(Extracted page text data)

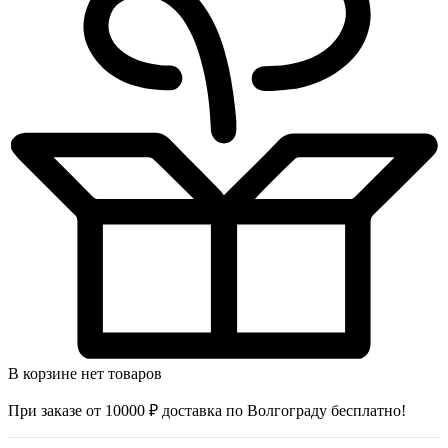
В корзине нет товаров
При заказе от 10000 ₽ доставка по Волгограду бесплатно!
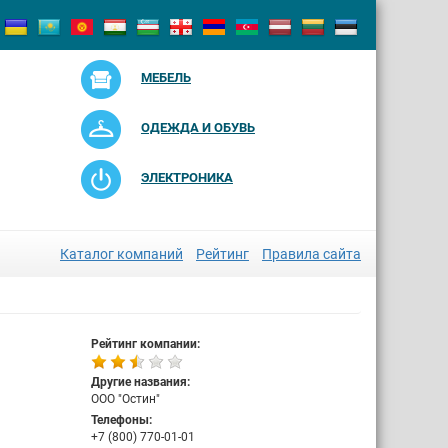
МЕБЕЛЬ
ОДЕЖДА И ОБУВЬ
ЭЛЕКТРОНИКА
Каталог компаний
Рейтинг
Правила сайта
Рейтинг компании:
Другие названия:
ООО "Остин"
Телефоны:
+7 (800) 770-01-01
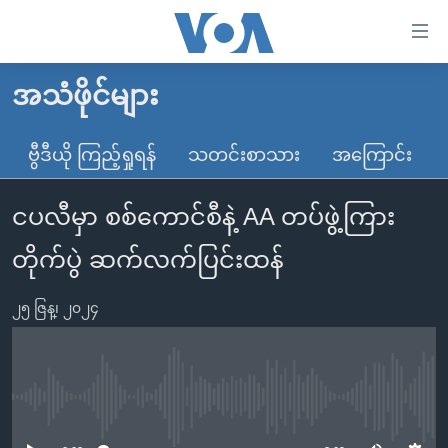
သုံး
ရ
လွယ်ကူ
အသံဖိုင်များ
မူလစာမျက်နှာ
စေ
မြန်မာ
ဗွီဒီယို ကြည့်ရှုရန်
သတင်းစာသား
အကြောင်း
သည့်
ကမ္ဘာ့သတင်းများ
Link
ငပလီမှာ စစ်ကောင်စီနဲ့ AA တပ်ဖွဲ့ကြား
ဗွီဒီယို
နိုင်ငံတကာ
များ
သတင်းလွတ်လပ်ခွင့်
အမေရိကန်
တိုက်ပွဲ ဆက်လက်ပြင်းထန်
ပင်မ
ရပ်ဝန်းတခု လမ်းတခု အလွန်
တရုတ်
အကြောင်းအရာ
၂၅ ဇြန္၊ ၂၀၂၄
သို့
အင်္ဂလိပ်စာလေ့လာမယ်
အစ္စရေး-ပါလက်စတိုင်း
ကျော်
အပတ်စဉ်ကဏ္ဍများ
အမေရိကန်သုံးအီဒီယံ
ကြည့်
ရေဒီယိုနှင့်ရုပ်သံ အချက်အလက်များ
မကြေးမုံရဲ့ အင်္ဂလိပ်စာ
ရေဒီယို
ရန်
No media source currently available
ပင်မ
ရေဒီယို/တီဗွီအစီအစဉ်
ရုပ်ရှင်ထဲက အင်္ဂလိပ်စာ
တီဗွီ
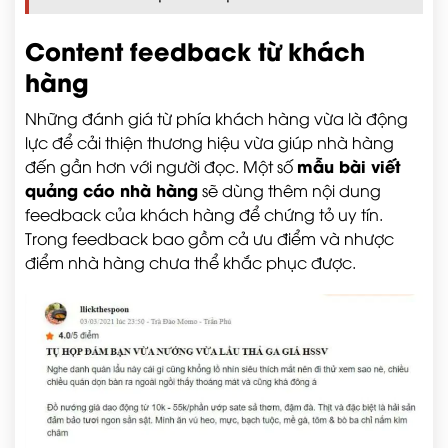
Content feedback từ khách
hàng
Những đánh giá từ phía khách hàng vừa là động
lực để cải thiện thương hiệu vừa giúp nhà hàng
mẫu bài viết
đến gần hơn với người đọc. Một số
quảng cáo nhà hàng
sẽ dùng thêm nội dung
feedback của khách hàng để chứng tỏ uy tín.
Trong feedback bao gồm cả ưu điểm và nhược
điểm nhà hàng chưa thể khắc phục được.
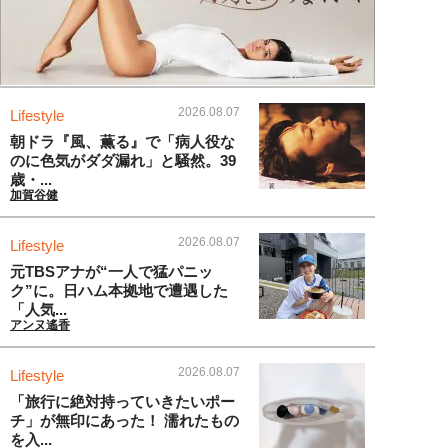
2026.08.07
Lifestyle
朝ドラ『風、薫る』で「病人役な
のに色気がダダ漏れ」と騒然。39
歳・...
加賀谷健
2026.08.07
Lifestyle
元TBSアナが“一人で猛パニッ
ク”に。日ハム本拠地で遭遇した
「人気...
アンヌ遙香
2026.08.07
Lifestyle
「旅行に絶対持っていきたいポー
チ」が無印にあった！ 濡れたもの
を入...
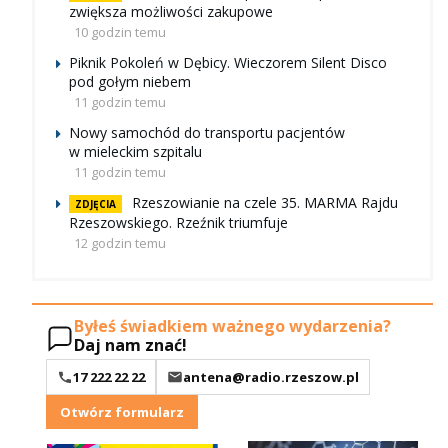
zwiększa możliwości zakupowe
10 godzin temu
Piknik Pokoleń w Dębicy. Wieczorem Silent Disco
pod gołym niebem
11 godzin temu
Nowy samochód do transportu pacjentów
w mieleckim szpitalu
11 godzin temu
Rzeszowianie na czele 35. MARMA Rajdu
ZDJĘCIA
Rzeszowskiego. Rzeźnik triumfuje
12 godzin temu
Byłeś świadkiem ważnego wydarzenia?
Daj nam znać!
17 222 22 22
antena@radio.rzeszow.pl
Otwórz formularz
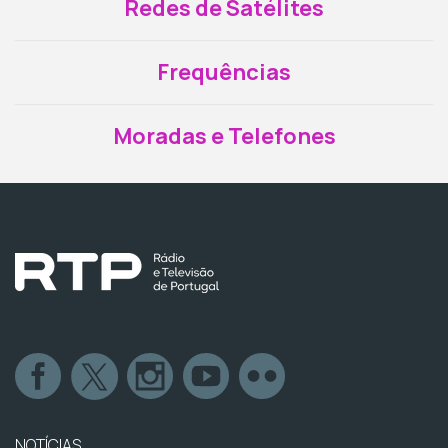
Redes de Satélites
Frequências
Moradas e Telefones
NOTÍCIAS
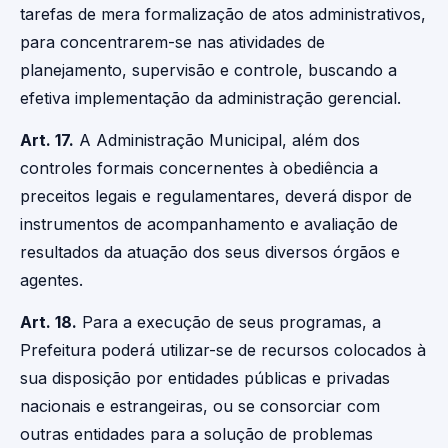
tarefas de mera formalização de atos administrativos,
para concentrarem-se nas atividades de
planejamento, supervisão e controle, buscando a
efetiva implementação da administração gerencial.
Art. 17.
A Administração Municipal, além dos
controles formais concernentes à obediência a
preceitos legais e regulamentares, deverá dispor de
instrumentos de acompanhamento e avaliação de
resultados da atuação dos seus diversos órgãos e
agentes.
Art. 18.
Para a execução de seus programas, a
Prefeitura poderá utilizar-se de recursos colocados à
sua disposição por entidades públicas e privadas
nacionais e estrangeiras, ou se consorciar com
outras entidades para a solução de problemas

*Task details*: Pictures in the entries do not go into the copy. Print only the lines starting at the one containing "Trong feedback bao gồm cả ưu điểm và nhược" and ending at the one containing "17 222 22 22", exactly as they appear.

*Response box*:
Trong feedback bao gồm cả ưu điểm và nhược
điểm nhà hàng chưa thể khắc phục được.
2026.08.07
Lifestyle
朝ドラ『風、薫る』で「病人役な
のに色気がダダ漏れ」と騒然。39
歳・...
加賀谷健
2026.08.07
Lifestyle
元TBSアナが“一人で猛パニッ
ク”に。日ハム本拠地で遭遇した
「人気...
アンヌ遙香
2026.08.07
Lifestyle
「旅行に絶対持っていきたいポー
チ」が無印にあった！ 濡れたもの
を入...
zwiększa możliwości zakupowe
10 godzin temu
Piknik Pokoleń w Dębicy. Wieczorem Silent Disco
pod gołym niebem
11 godzin temu
Nowy samochód do transportu pacjentów
w mieleckim szpitalu
11 godzin temu
Rzeszowianie na czele 35. MARMA Rajdu
ZDJĘCIA
Rzeszowskiego. Rzeźnik triumfuje
12 godzin temu
Byłeś świadkiem ważnego wydarzenia?
Daj nam znać!
17 222 22 22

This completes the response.